This is the exact same strategy GM tried with it’s minivans back about 2005 or so. Make them look less like a minivan and more like a SUV.
We all see how well that turned out.
Kia acts as if no one has a memory…
Good point, though I would say GM quality and design was lacking. I for one, hope it catches on. Vans are rad. I don’t care about the stigma, but would hate to see the format die.
Yup, it was the Uplander, the official van for house painters in the Midwest
Funny you should say that… My next door neighbor is a house painter. His choice of rides?
Uplanders.
I like it. I think it blends the design elements from a SUV and Van in a pleasing way that may attract new buyers that are averse to a Van. Vans are very practical. I had a 2008 Sedona and now a Honda Odyssey. Both fit a many sheets of 4×8 plywood. I might consider this when my Van dies, hopefully way after 200k plus miles.
If you intend to haul that plywood inside this Sedona, forget it; the middle seats don’t come out, just like the current generation.
So I’ll hang on to my 09.
Are you serious, the middle seats aren’t removable? Do they fold forward? Wish more would do what Pacifica does and have them fold into floor. That is a deal breaker for me.
So they made the interior like a crossover as well!
Any interior shots?
Apparently not.
I found this. Looks van-ish inside.
It’s the Kia Tahoe.
Seriously I don’t hate the design but when it comes to vans (and minivans) it’s the utility that matters, not the style. That’s why people buy them. Kia tried the “make it look like an suv” already and it didn’t help sales cuz while the styling was good the utility was terrible (no removeable or fold flat 2nd row seats, bridge console, tiny 3rd row windows making visability poor, poor features on lower trims). Gm made the same mistake with their 05 minivan line (too bad kia didn’t learn from GM what not to do). Lets hope they learn from their mistake and make it as utilitarian as the competition because the gen 2 sedona was as good as the rest of the pack and had sales to back it up.
I agree, I like the looks, but if it loses Van capabilities then it is a non-starter. I would hope they were able to just make the outside look Utility Vehicle-ish and keep the insides similar to 1st and 2nd Gen Sedona, that thing was big inside!

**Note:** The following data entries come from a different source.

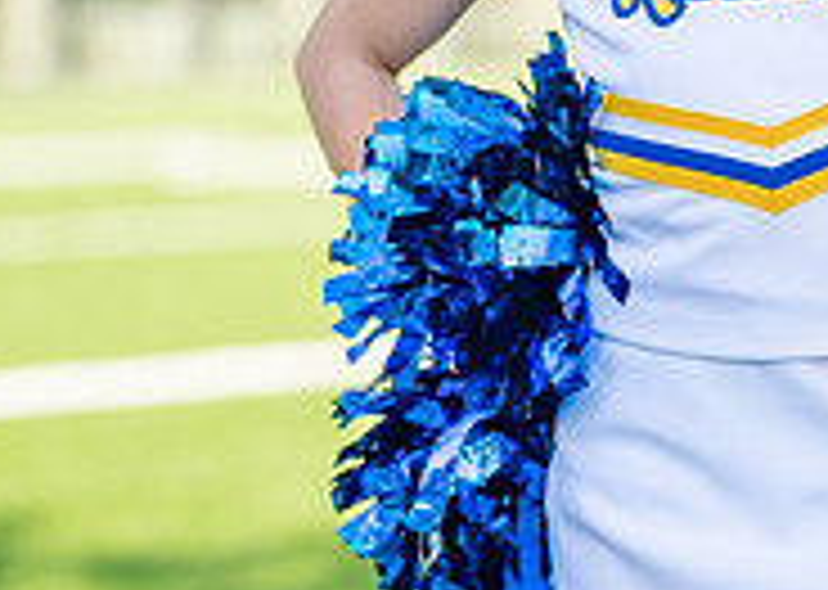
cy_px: 82
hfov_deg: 11.3
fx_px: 4134
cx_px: 815
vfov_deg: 8.1
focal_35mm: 176
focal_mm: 50
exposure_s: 1/3200
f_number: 1.2
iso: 100
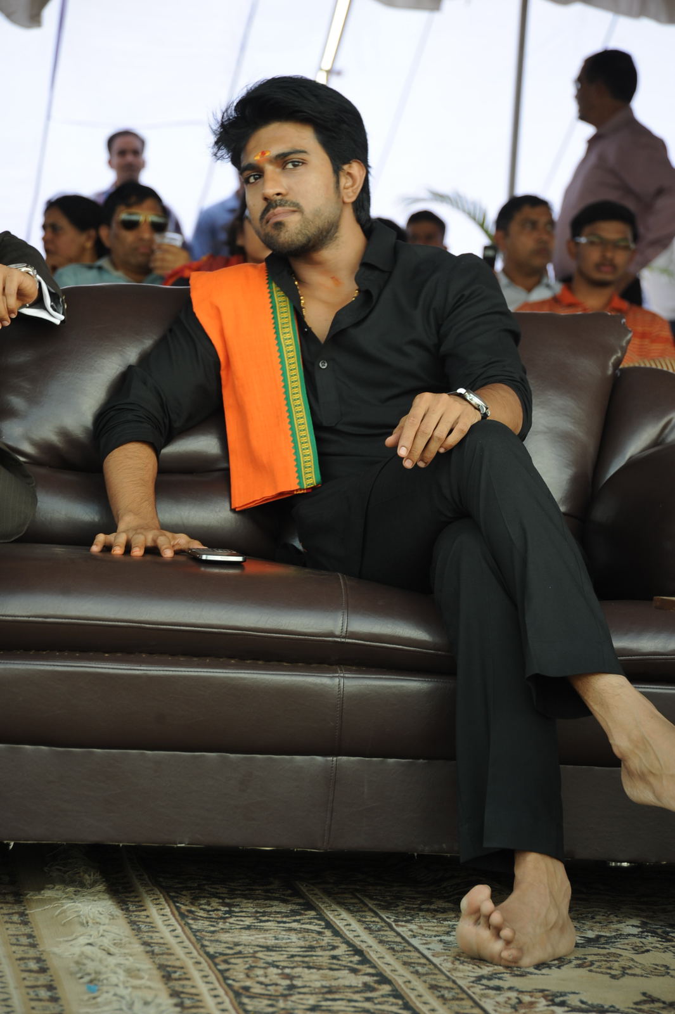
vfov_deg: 20.0
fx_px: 2872
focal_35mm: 102
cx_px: 338
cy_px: 507
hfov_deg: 13.4
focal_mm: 102
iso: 500
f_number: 6.3
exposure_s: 1/125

Yes the final generation of GM minivan had a large ‘nose’ tacked on to try to present a more aggressive ‘SUV style look’.
It also helped to address the terrible crash test performance of the previous generation.

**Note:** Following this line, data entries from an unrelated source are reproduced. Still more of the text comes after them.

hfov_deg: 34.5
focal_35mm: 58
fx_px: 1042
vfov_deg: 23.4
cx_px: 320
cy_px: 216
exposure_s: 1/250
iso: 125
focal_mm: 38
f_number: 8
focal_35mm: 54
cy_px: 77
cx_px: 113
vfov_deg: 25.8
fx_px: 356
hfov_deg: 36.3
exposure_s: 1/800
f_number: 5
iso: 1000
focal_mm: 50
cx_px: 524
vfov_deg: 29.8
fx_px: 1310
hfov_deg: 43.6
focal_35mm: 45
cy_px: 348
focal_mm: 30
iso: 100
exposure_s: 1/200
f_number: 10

In retrospect our SV6 Montana was dollar for dollar one of the best vehicles that I have ever owned and without a doubt the best minivan in regards to reliability/maintenance. I wish that I had kept it longer.
I have a 2004 Olds Silhouette. Bought used, treat it worse than many treat their beater trucks… Keeps coming back for more. Wish I could buy a new one now. Oh well.
your SV6 Montana story speaks WAY more about the cars you’ve owned than the other vehicles on the market.
@Jalop: Since I have owned/leased/purchased nearly 100 vehicles over the past 40+ years, I would say that your assumption is quite weak.
No…It is the Kia Montana/Relay/Uplander/Terazza…and it looks equally stupid. But it’s a Kia so I expect it to be well loved here.
I always marvel that vehicles that have true utility must carry a 4 x 8 piece of what ever.
It’s a “standard” to which they are held to-that is a feature ever hardly used. My average neighbor in my pretty much upscale neighborhood (where Nissan NV passenger vans rule BTW)-they neither have the time-nor skill to hang drywall or plywood.
It seems to be on TTAC that this standard is right up there with a manual transmission on this site-it’s worshiped here-and cared about less in the “real world”.
I’ve hauled 4x8s in both our ’08 Grand Caravan and ’15 Town and Country, and I’m just a software guy who sometimes does some DIY stuff like put plywood/OSB down on top of bare floor planks, or add some drywall to a few empty spots in the garage. When I was putting in my load @Home Depot a few years ago, a kind gentleman in his (I think) 50s gave me a hand – and upon seeing how easily my van could hold the sheets, he said “Wow, my pickup couldn’t hold those at all!”.
Also useful for big screen TVs and Girl scout cookie Moms. FYI a Grand caravan can fit more cases of girl scout cookies inside then a suburban.
Looks nice. But can it compare to Teluride?
Make sure it has a V6 and AWD and it’ll sell like hot cakes.
Would much rather have this than most SUVs.